▸ **Texte fourni**
◇ ◇ ◇ ◇

Facteur du coût initial des installations en place pour une installation d’alimentation partagée

Positions des parties
  1. Bell Canada a précisé qu’elle avait réparti les coûts de l’installation d’alimentation partagéeNote de bas de page 13 entre les utilisateurs, au moyen d’un facteur du coût initial des installations en place (CII) Note de bas de page 14 pour chaque tranche de vitesses de service, qui tenait compte du fait que les utilisateurs ayant des accès à plus haute vitesse utiliseront une plus grande part de la capacité du réseau d’alimentation. Bell Canada a réparti les coûts entre les tranches de tarif pour des vitesses précises selon l’utilisation de l’installation partagée dans ces tranches.
  2. Bell Canada a affirmé que les torons de fibre et le répartiteur dans l’armoire de raccordement optique sont fournis pour appuyer 32 utilisateurs finals, peu importe la vitesse à laquelle ils s’abonnent. Bell Canada a aussi précisé que le facteur déterminant pour la prochaine unité de demande est l’utilisateur (ou l’accès) supplémentaire, et non la croissance du trafic généré par les utilisateurs.
  3. TCI a proposé une répartition similaire pour ses installations de fibre partagées, répartissant les coûts pour les composantes de réseau partagées dans le réseau d’accès à l’échelle des vitesses selon les profils d’utilisation.

◇ ◇ ◇ ◇

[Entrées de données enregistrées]
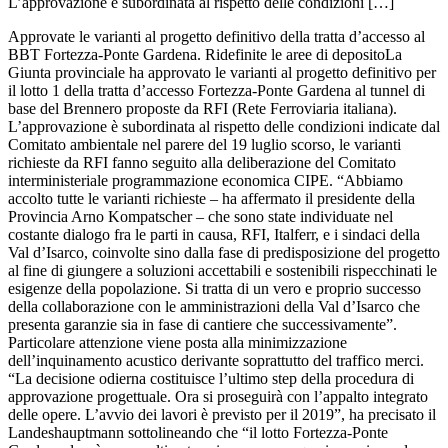
L’approvazione è subordinata al rispetto delle condizioni […]
Approvate le varianti al progetto definitivo della tratta d’accesso al
BBT Fortezza-Ponte Gardena. Ridefinite le aree di depositoLa
Giunta provinciale ha approvato le varianti al progetto definitivo per
il lotto 1 della tratta d’accesso Fortezza-Ponte Gardena al tunnel di
base del Brennero proposte da RFI (Rete Ferroviaria italiana).
L’approvazione è subordinata al rispetto delle condizioni indicate dal
Comitato ambientale nel parere del 19 luglio scorso, le varianti
richieste da RFI fanno seguito alla deliberazione del Comitato
interministeriale programmazione economica CIPE. “Abbiamo
accolto tutte le varianti richieste – ha affermato il presidente della
Provincia Arno Kompatscher – che sono state individuate nel
costante dialogo fra le parti in causa, RFI, Italferr, e i sindaci della
Val d’Isarco, coinvolte sino dalla fase di predisposizione del progetto
al fine di giungere a soluzioni accettabili e sostenibili rispecchinati le
esigenze della popolazione. Si tratta di un vero e proprio successo
della collaborazione con le amministrazioni della Val d’Isarco che
presenta garanzie sia in fase di cantiere che successivamente”.
Particolare attenzione viene posta alla minimizzazione
dell’inquinamento acustico derivante soprattutto del traffico merci.
“La decisione odierna costituisce l’ultimo step della procedura di
approvazione progettuale. Ora si proseguirà con l’appalto integrato
delle opere. L’avvio dei lavori è previsto per il 2019”, ha precisato il
Landeshauptmann sottolineando che “il lotto Fortezza-Ponte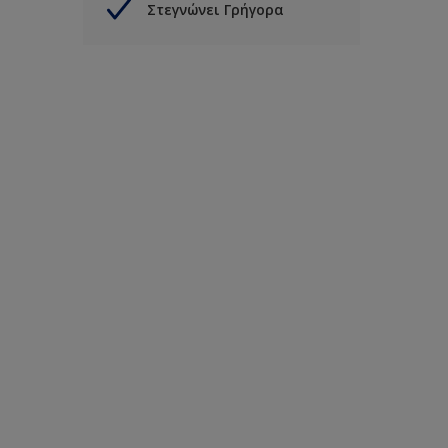
Στεγνώνει Γρήγορα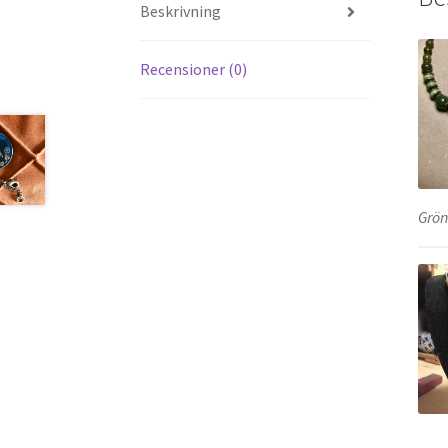
Beskrivning
Recensioner (0)
Grön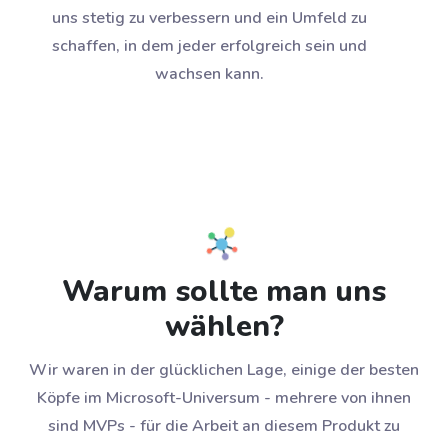
uns stetig zu verbessern und ein Umfeld zu
schaffen, in dem jeder erfolgreich sein und
wachsen kann.
Warum sollte man uns
wählen?
Wir waren in der glücklichen Lage, einige der besten
Köpfe im Microsoft-Universum - mehrere von ihnen
sind MVPs - für die Arbeit an diesem Produkt zu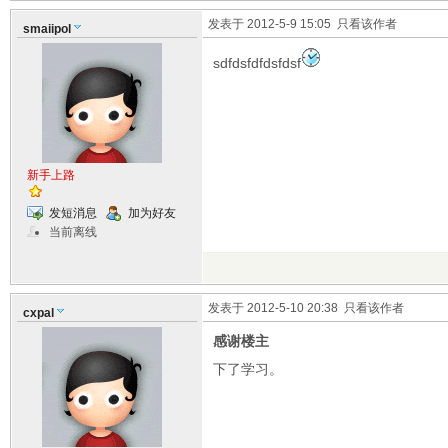
发表于 2012-5-9 15:05
只看该作者
smaiipol
sdfdsfdfdsfdsf
新手上路
发短消息
加为好友
当前离线
发表于 2012-5-10 20:38
只看该作者
cxpal
感谢楼主
下了学习。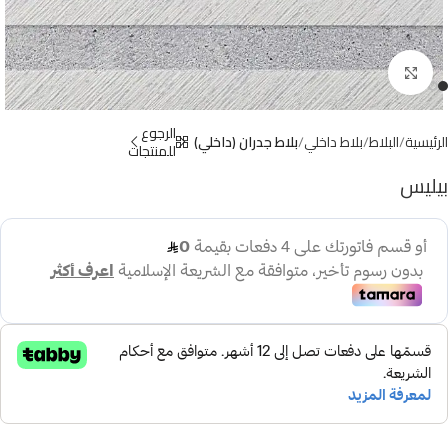
Click to enlarge
الرجوع
الرئيسية
البلاط
بلاط داخلي
بلاط جدران (داخلي)
للمنتجات
بيليس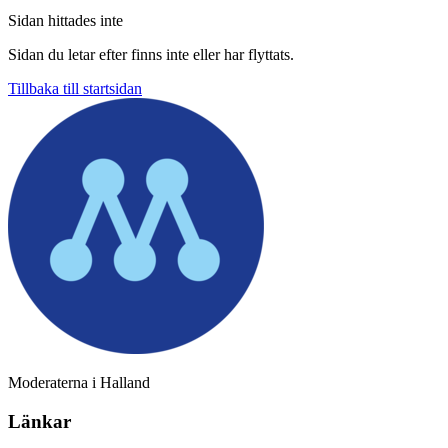
Sidan hittades inte
Sidan du letar efter finns inte eller har flyttats.
Tillbaka till startsidan
Moderaterna i Halland
Länkar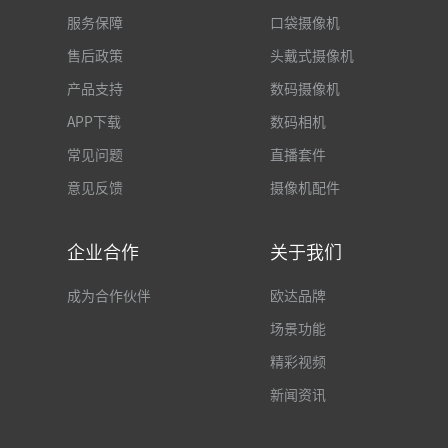
服务保障
口袋摄像机
售后政策
头戴式摄像机
产品支持
数码摄像机
APP下载
数码相机
常见问题
直播套件
意见反馈
摄像机配件
企业合作
关于我们
成为合作伙伴
欧达品牌
场景功能
精彩视频
新闻资讯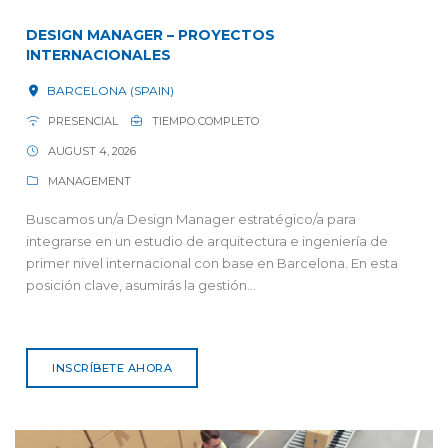
DESIGN MANAGER – PROYECTOS
INTERNACIONALES
BARCELONA (SPAIN)
PRESENCIAL
TIEMPO COMPLETO
AUGUST 4, 2026
MANAGEMENT
Buscamos un/a Design Manager estratégico/a para
integrarse en un estudio de arquitectura e ingeniería de
primer nivel internacional con base en Barcelona. En esta
posición clave, asumirás la gestión...
INSCRÍBETE AHORA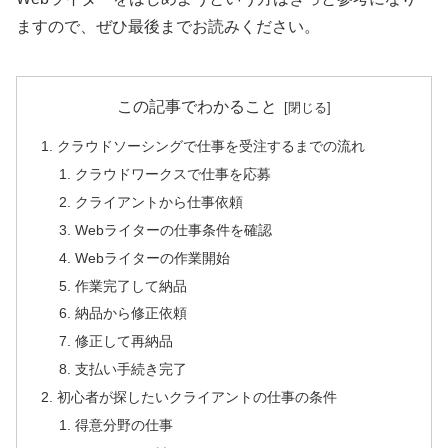
ますので、ぜひ最後までお読みください。
この記事でわかること
クラウドソーシングで仕事を受注するまでの流れ
クラウドワークスで仕事を応募
クライアントから仕事依頼
Webライターの仕事条件を確認
Webライターの作業開始
作業完了して納品
納品から修正依頼
修正して再納品
支払い手続き完了
初心者が探したいクライアントの仕事の条件
得意分野の仕事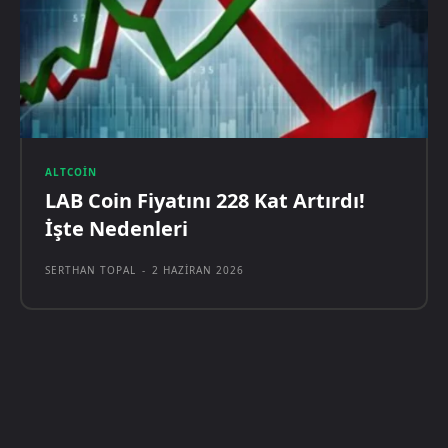
ALTCOIN
LAB Coin Fiyatını 228 Kat Artırdı!
İşte Nedenleri
SERTHAN TOPAL
-
2 HAZIRAN 2026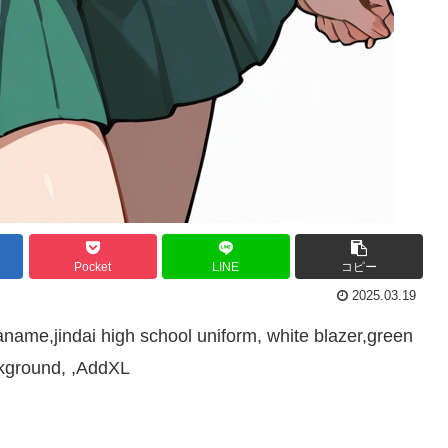
Pocket
LINE
コピー
2025.03.19
name,jindai high school uniform, white blazer,green
ckground, ,AddXL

◇ ◇ ◇ ◇

▸ **Exercices proposés**
a) Dans le texte sur la répartition des coûts, recopiez fidèlement tout ce qui va de « Facteur du coût initial des installations en place pour » jusqu'à « dans ces tranches. ».
b) D'après le texte sur la répartition des coûts, combien d'utilisateurs finals les torons de fibre et le répartiteur de l'armoire de raccordement optique servent-ils à appuyer, selon Bell Canada ?
c) Prolongez le texte sur la répartition des coûts de l'installation d'alimentation partagée à partir de sa dernière phrase.

▸ **Réponses numérotées**
a)
Facteur du coût initial des installations en place pour une installation d’alimentation partagée

Positions des parties
  1. Bell Canada a précisé qu’elle avait réparti les coûts de l’installation d’alimentation partagéeNote de bas de page 13 entre les utilisateurs, au moyen d’un facteur du coût initial des installations en place (CII) Note de bas de page 14 pour chaque tranche de vitesses de service, qui tenait compte du fait que les utilisateurs ayant des accès à plus haute vitesse utiliseront une plus grande part de la capacité du réseau d’alimentation. Bell Canada a réparti les coûts entre les tranches de tarif pour des vitesses précises selon l’utilisation de l’installation partagée dans ces tranches.

b) Ils servent à appuyer 32 utilisateurs finals, peu importe la vitesse à laquelle ils s'abonnent.

c)
  4. TCI a indiqué que sa répartition ne dépend pas des dépenses en capital et a soutenu que, dans la décision de télécom 2021-181, le Conseil a reconnu qu’un tarif unique pour toutes les vitesses de service, tel que déterminé dans l’ordonnance de télécom 2019-288, pourrait modifier considérablement les habitudes d’utilisation prévues des utilisateurs finals des concurrents, puisqu’il n’y a pas d’incitatif de prix pour que les utilisateurs finals de services à faible vitesse, qui ont généralement une utilisation moindre, restent abonnés aux services offrant des vitesses moins élevées.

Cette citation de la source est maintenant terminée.